Leaning into the thick of this working life, I have taken to some practices to help me further discover the teacher in every moment. Waking up, for example, is never easy for me. I resent every moment when the alarm rudely tears me away from the sweetness of slumber and the warmth of the bed. Outside it is dark and cold; I am grumpy and foggy. The first waking moment of the day is full of discomfort – Herculean effort must be mustered just to get through it. However, it is also full of possibilities: in mindfulness, I follow the questions, “who doesn’t want to wake up?” “What is this feeling of reluctance, what is its texture, what sensations and sentiments compose this negativity?” As usual, there are no ideational answers to these meditations, but in pursuing this line of inquiry, a moment of tension opens a space for investigation, offering a glimpse into the very fundamental quality of experience. Without this attention to the immediacy of experience, I am liable to be beaten down by their repeated imposition. In mindfulness, the experience is new, fresh, open and not as rigid as it is perceived to be under a less attentive state of mind. Admittedly, this practice has not make waking up every morning any easier – alas, it remains a pain in the ass – but it has become more acceptable, as if I have discovered my own willingness to face the challenge. And herein lies the central paradox of Buddhist practice:  in mindfulness, I have become more sensitive to every pain wrought by the fragility of life; yet the sensitivity nourishes a certitude, an intuitive trust in my capacity to cope, my capacity to fully grapple with everything that this wild and wonderful human life has to offer. There is no mastery – only honest engagement, moment after moment.

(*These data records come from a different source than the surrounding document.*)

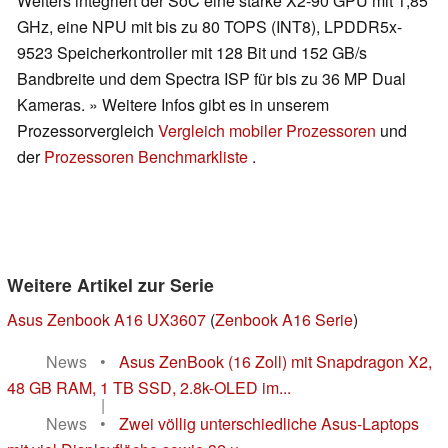
Weiters integriert der SoC eine starke X2-90 GPU mit 1,85
GHz, eine NPU mit bis zu 80 TOPS (INT8), LPDDR5x-
9523 Speicherkontroller mit 128 Bit und 152 GB/s
Bandbreite und dem Spectra ISP für bis zu 36 MP Dual
Kameras. » Weitere Infos gibt es in unserem
Prozessorvergleich
Vergleich mobiler Prozessoren
und
der
Prozessoren Benchmarkliste
.
Weitere Artikel zur Serie
Asus Zenbook A16 UX3607
(
Zenbook A16 Serie
)
News
•
Asus ZenBook (16 Zoll) mit Snapdragon X2,
48 GB RAM, 1 TB SSD, 2.8k-OLED im...
|
News
•
Zwei völlig unterschiedliche Asus-Laptops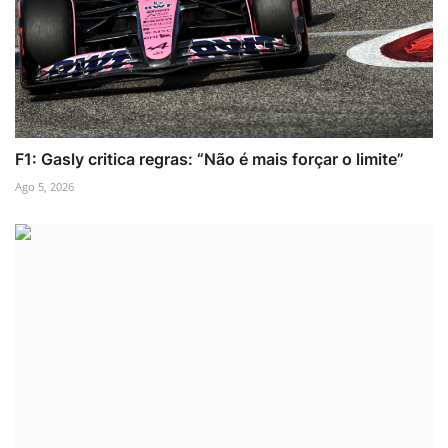
F1: Gasly critica regras: “Não é mais forçar o limite”
Ago 5, 2026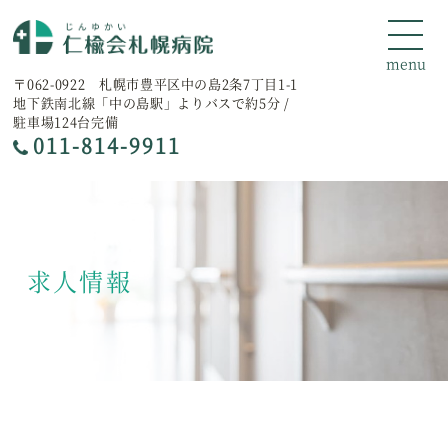
〒062-0922 札幌市豊平区中の島2条7丁目1-1
地下鉄南北線「中の島駅」よりバスで約5分 /
駐車場124台完備
011-814-9911
求人情報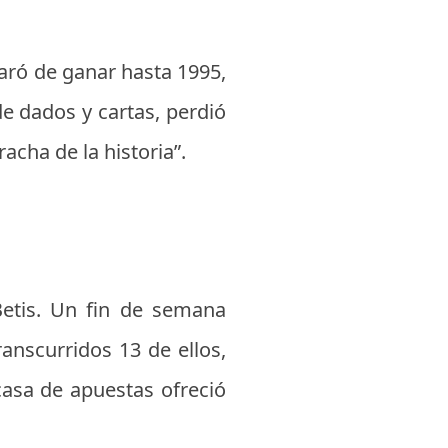
.
paró de ganar hasta 1995,
e dados y cartas, perdió
acha de la historia”.
Betis. Un fin de semana
anscurridos 13 de ellos,
casa de apuestas ofreció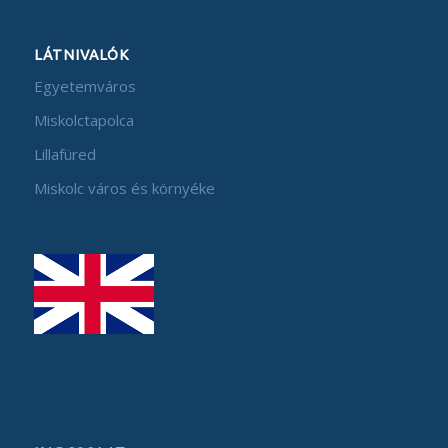
LÁTNIVALÓK
Egyetemváros
Miskolctapolca
Lillafüred
Miskolc város és környéke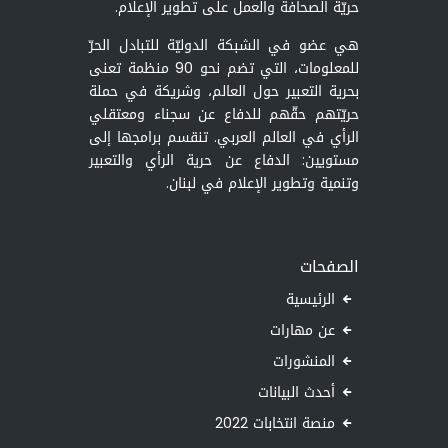
حريّة الصحافة والعمل على تطوير الإعلام.
هي عضو في الشبكة الدوليّة للتبادل الحرّ
للمعلومات، التي تضم نحو 90 منظمة تعنى
بحرية التعبير حول العالم، وشريكة في حملة
حريّتهم حقّهم للدفاع عن سجناء ومعتقلي
الرأي في العالم العربي. تنقسم برامجها إلى
مستويين: الدفاع عن حرية الرأي والتعبير
وتنمية وتطوير الإعلام في لبنان.
الصفحات
الرئيسية
عن مهارات
المنشورات
أحدث البيانات
منصة انتخابات 2022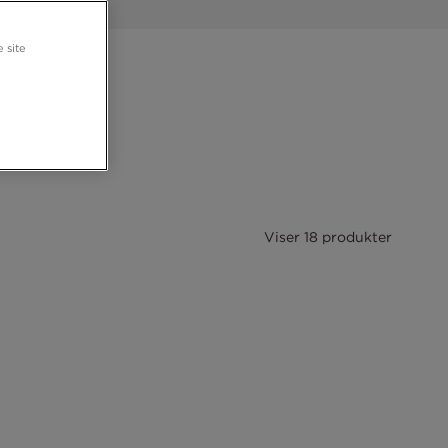
 site
rem
Viser 18 produkter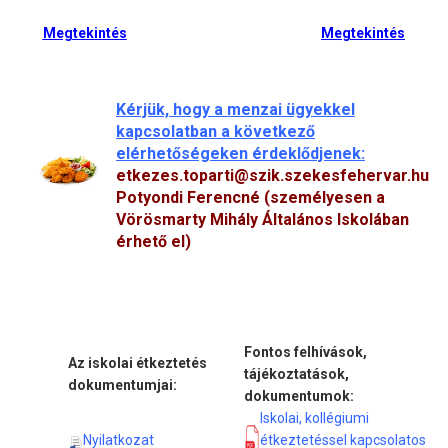
Megtekintés
Megtekintés
Kérjük, hogy a menzai ügyekkel
kapcsolatban a következő
elérhetőségeken érdeklődjenek:
etkezes.toparti@szik.szekesfehervar.hu
Potyondi Ferencné (személyesen a
Vörösmarty Mihály Általános Iskolában
érhető el)
Fontos felhívások,
Az iskolai étkeztetés
tájékoztatások,
dokumentumjai:
dokumentumok:
Iskolai, kollégiumi
Nyilatkozat
étkeztetéssel kapcsolatos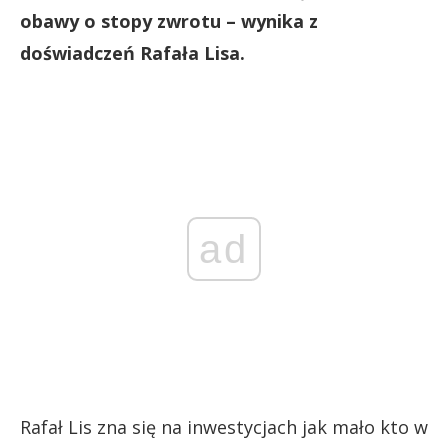
obawy o stopy zwrotu – wynika z
doświadczeń Rafała Lisa.
ad
Rafał Lis zna się na inwestycjach jak mało kto w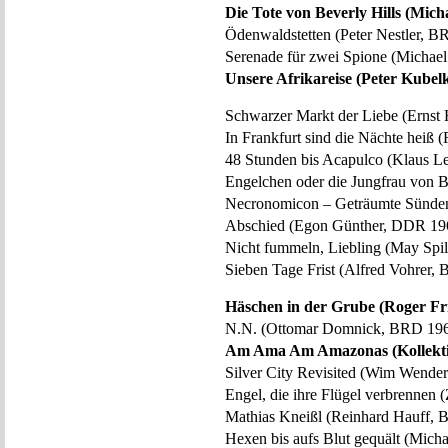
Die Tote von Beverly Hills (Mic
Ödenwaldstetten (Peter Nestler, 
Serenade für zwei Spione (Michae
Unsere Afrikareise (Peter Kubel
Schwarzer Markt der Liebe (Ernst
In Frankfurt sind die Nächte heiß
48 Stunden bis Acapulco (Klaus 
Engelchen oder die Jungfrau von
Necronomicon – Geträumte Sünden
Abschied (Egon Günther, DDR 19
Nicht fummeln, Liebling (May Spi
Sieben Tage Frist (Alfred Vohrer,
Häschen in der Grube (Roger Fr
N.N. (Ottomar Domnick, BRD 19
Am Ama Am Amazonas (Kollekti
Silver City Revisited (Wim Wende
Engel, die ihre Flügel verbrenne
Mathias Kneißl (Reinhard Hauff,
Hexen bis aufs Blut gequält (Mic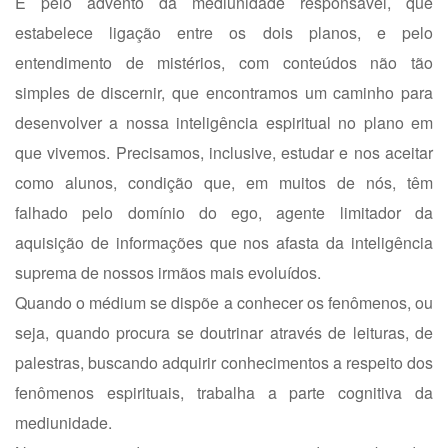
É pelo advento da mediunidade responsável, que
estabelece ligação entre os dois planos, e pelo
entendimento de mistérios, com conteúdos não tão
simples de discernir, que encontramos um caminho para
desenvolver a nossa inteligência espiritual no plano em
que vivemos. Precisamos, inclusive, estudar e nos aceitar
como alunos, condição que, em muitos de nós, têm
falhado pelo domínio do ego, agente limitador da
aquisição de informações que nos afasta da inteligência
suprema de nossos irmãos mais evoluídos.
Quando o médium se dispõe a conhecer os fenômenos, ou
seja, quando procura se doutrinar através de leituras, de
palestras, buscando adquirir conhecimentos a respeito dos
fenômenos espirituais, trabalha a parte cognitiva da
mediunidade.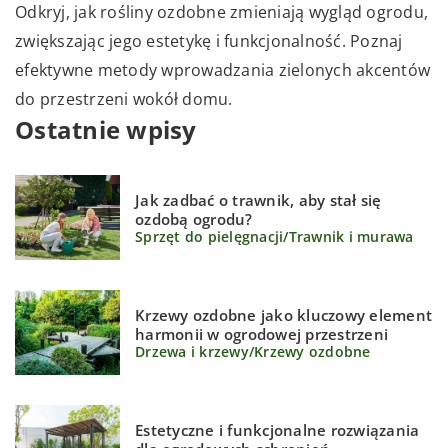
Odkryj, jak rośliny ozdobne zmieniają wygląd ogrodu,
zwiększając jego estetykę i funkcjonalność. Poznaj
efektywne metody wprowadzania zielonych akcentów
do przestrzeni wokół domu.
Ostatnie wpisy
Jak zadbać o trawnik, aby stał się
ozdobą ogrodu?
Sprzęt do pielęgnacji
/
Trawnik i murawa
Krzewy ozdobne jako kluczowy element
harmonii w ogrodowej przestrzeni
Drzewa i krzewy
/
Krzewy ozdobne
Estetyczne i funkcjonalne rozwiązania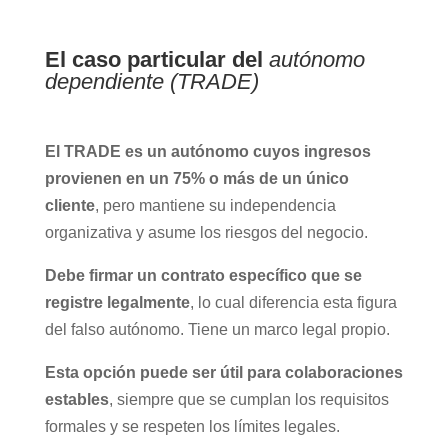
El caso particular del
autónomo
dependiente (TRADE)
El TRADE es un autónomo cuyos ingresos
provienen en un 75% o más de un único
cliente
, pero mantiene su independencia
organizativa y asume los riesgos del negocio.
Debe firmar un contrato específico que se
registre legalmente
, lo cual diferencia esta figura
del falso autónomo. Tiene un marco legal propio.
Esta opción puede ser útil para colaboraciones
estables
, siempre que se cumplan los requisitos
formales y se respeten los límites legales.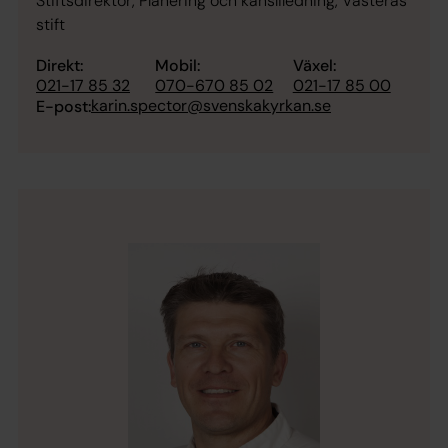
Stiftsdirektor, Planering och kansliledning, Västerås
stift
Direkt:
Mobil:
Växel:
021-17 85 32
070-670 85 02
021-17 85 00
karin.spector@svenskakyrkan.se
E-post: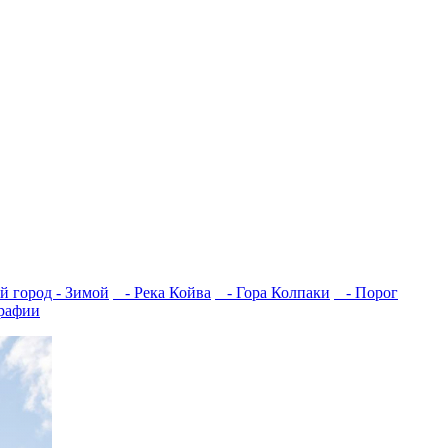
 город - Зимой
- Река Койва
- Гора Колпаки
- Порог
рафии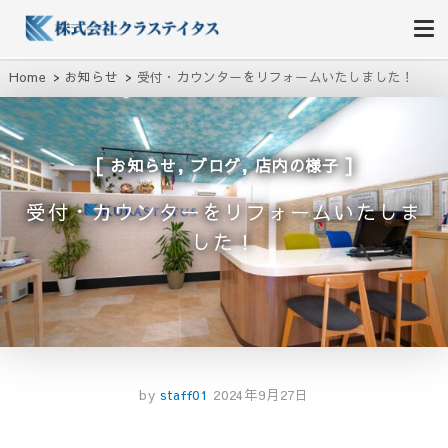
株式会社クラステイタス
地域のコミュニティーを大切にする企業
Home
お知らせ
受付・カウンターをリフォームいたしました！
,
,
お知らせ
ブログ
店内の様子
受付・カウンターをリフォームいたしま
した！
by
staff01
2024年9月27日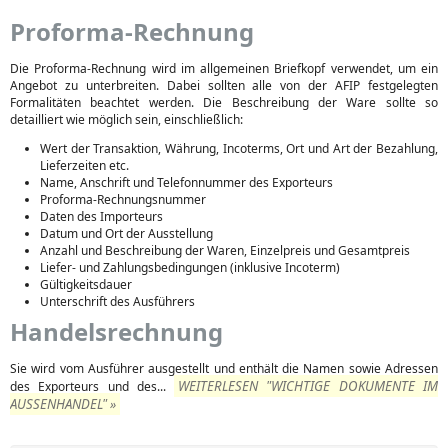
Proforma-Rechnung
Die Proforma-Rechnung wird im allgemeinen Briefkopf verwendet, um ein
Angebot zu unterbreiten. Dabei sollten alle von der AFIP festgelegten
Formalitäten beachtet werden. Die Beschreibung der Ware sollte so
detailliert wie möglich sein, einschließlich:
Wert der Transaktion, Währung, Incoterms, Ort und Art der Bezahlung,
Lieferzeiten etc.
Name, Anschrift und Telefonnummer des Exporteurs
Proforma-Rechnungsnummer
Daten des Importeurs
Datum und Ort der Ausstellung
Anzahl und Beschreibung der Waren, Einzelpreis und Gesamtpreis
Liefer- und Zahlungsbedingungen (inklusive Incoterm)
Gültigkeitsdauer
Unterschrift des Ausführers
Handelsrechnung
Sie wird vom Ausführer ausgestellt und enthält die Namen sowie Adressen
WEITERLESEN "WICHTIGE DOKUMENTE IM
des Exporteurs und des...
AUSSENHANDEL" »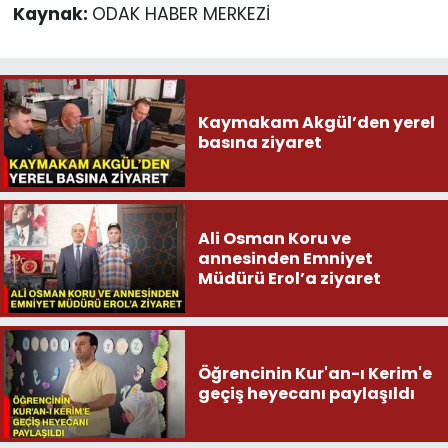
Kaynak:
ODAK HABER MERKEZİ
Kaymakam Akgül’den yerel
basına ziyaret
Ali Osman Koru ve
annesinden Emniyet
Müdürü Erol’a ziyaret
Öğrencinin Kur'an-ı Kerim'e
geçiş heyecanı paylaşıldı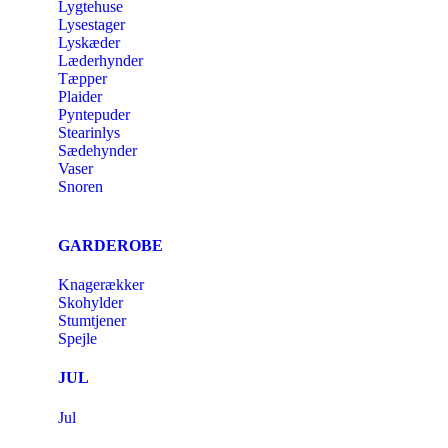
Lygtehuse
Lysestager
Lyskæder
Læderhynder
Tæpper
Plaider
Pyntepuder
Stearinlys
Sædehynder
Vaser
Snoren
GARDEROBE
Knagerækker
Skohylder
Stumtjener
Spejle
JUL
Jul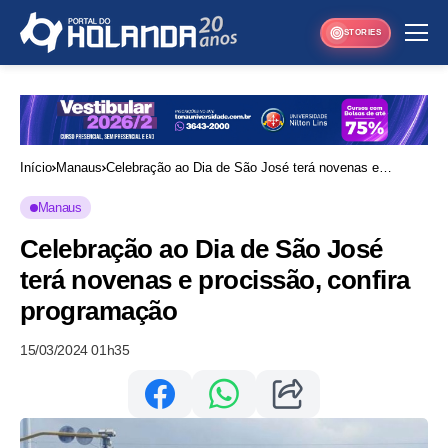
STORIES
Início
Manaus
Celebração ao Dia de São José terá novenas e
procissão, confira programação
Manaus
Celebração ao Dia de São José
terá novenas e procissão, confira
programação
15/03/2024 01h35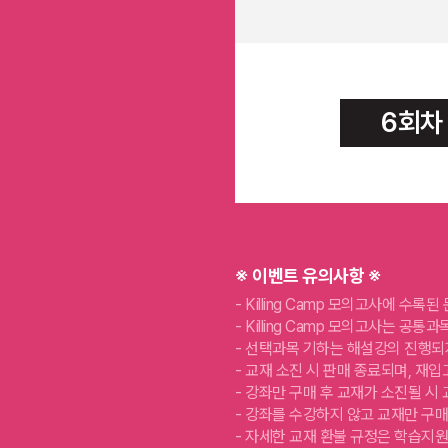
6회차
※ 이벤트 유의사항 ※
Killing Camp 모의고사에 수
Killing Camp 모의고사는 공
선택과목 기하는 해설강의 진행되
교재 소진 시 판매 종료되며, 재입
강좌만 구매 후 교재가 소진될 시
강좌를 수강하지 않고 교재만 구매
자세한 교재 환불 규정은 학습지원센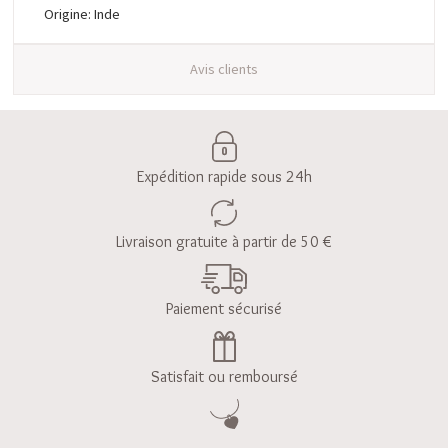
Origine: Inde
Avis clients
Expédition rapide sous 24h
Livraison gratuite à partir de 50 €
Paiement sécurisé
Satisfait ou remboursé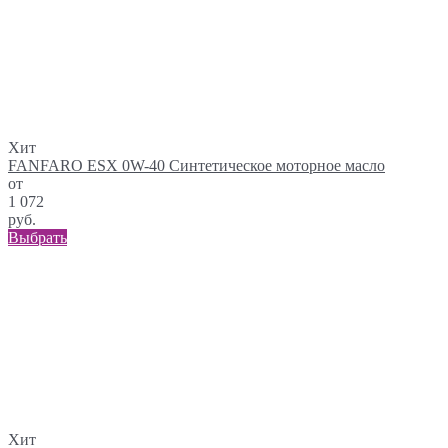
Хит
FANFARO ESX 0W-40 Синтетическое моторное масло
от
1 072
руб.
Выбрать
Хит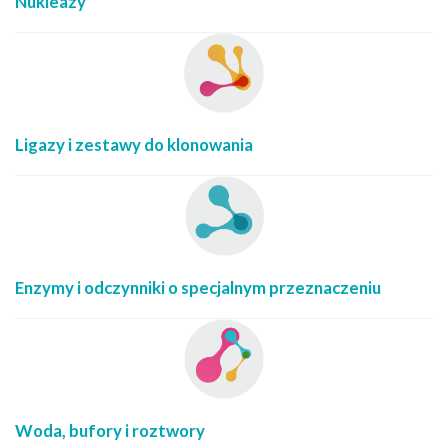
Nukleazy
Ligazy i zestawy do klonowania
Enzymy i odczynniki o specjalnym przeznaczeniu
Woda, bufory i roztwory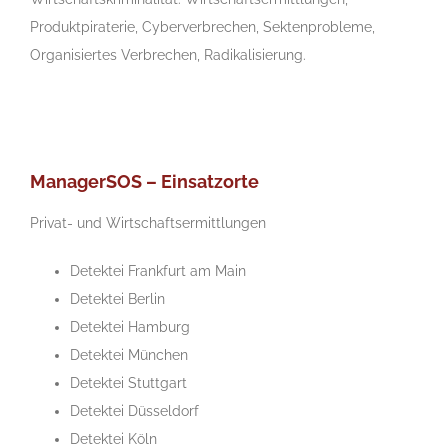
Produktpiraterie, Cyberverbrechen, Sektenprobleme,
Organisiertes Verbrechen, Radikalisierung.
ManagerSOS – Einsatzorte
Privat- und Wirtschaftsermittlungen
Detektei Frankfurt am Main
Detektei Berlin
Detektei Hamburg
Detektei München
Detektei Stuttgart
Detektei Düsseldorf
Detektei Köln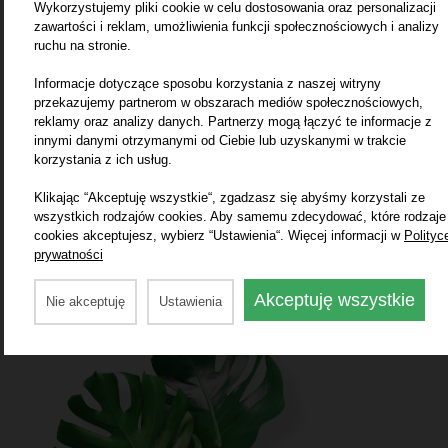
Wykorzystujemy pliki cookie w celu dostosowania oraz personalizacji
zawartości i reklam, umożliwienia funkcji społecznościowych i analizy
ruchu na stronie.
Informacje dotyczące sposobu korzystania z naszej witryny
przekazujemy partnerom w obszarach mediów społecznościowych,
reklamy oraz analizy danych. Partnerzy mogą łączyć te informacje z
innymi danymi otrzymanymi od Ciebie lub uzyskanymi w trakcie
korzystania z ich usług.
Klikając “Akceptuję wszystkie“, zgadzasz się abyśmy korzystali ze
wszystkich rodzajów cookies. Aby samemu zdecydować, które rodzaje
cookies akceptujesz, wybierz “Ustawienia“. Więcej informacji w
Polityc
prywatności
S
Akceptuję wszystkie
Nie akceptuję
Ustawienia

Now I stand in a long line. The bus is late – held up in traffic on the first snowy day of the year. The faces around me are sullen and resigned. My fellow commuters may not object if I called us all slaves of a modern sort.  But I dismiss the bleak proclamation and survey the snowy landscape. To practice Buddhism at this stage in life is different from the way I practiced a decade ago. Now, there is snow, schedules and responsibilities – they are my only teachers. There is no wisdom apart from this reality, this present moment. I look up and see a seagull cut a path across a swath of trees and disappear behind the snow-frosted train tracks. The routine is the same, but this day will not come again.

Dave Chang

Dave Chang lives in Vancouver, British Columbia and has been practicing Zen for over 10 years. He teaches English at a local high school and is currently finishing his MA in neuroscience, meditation and ecology.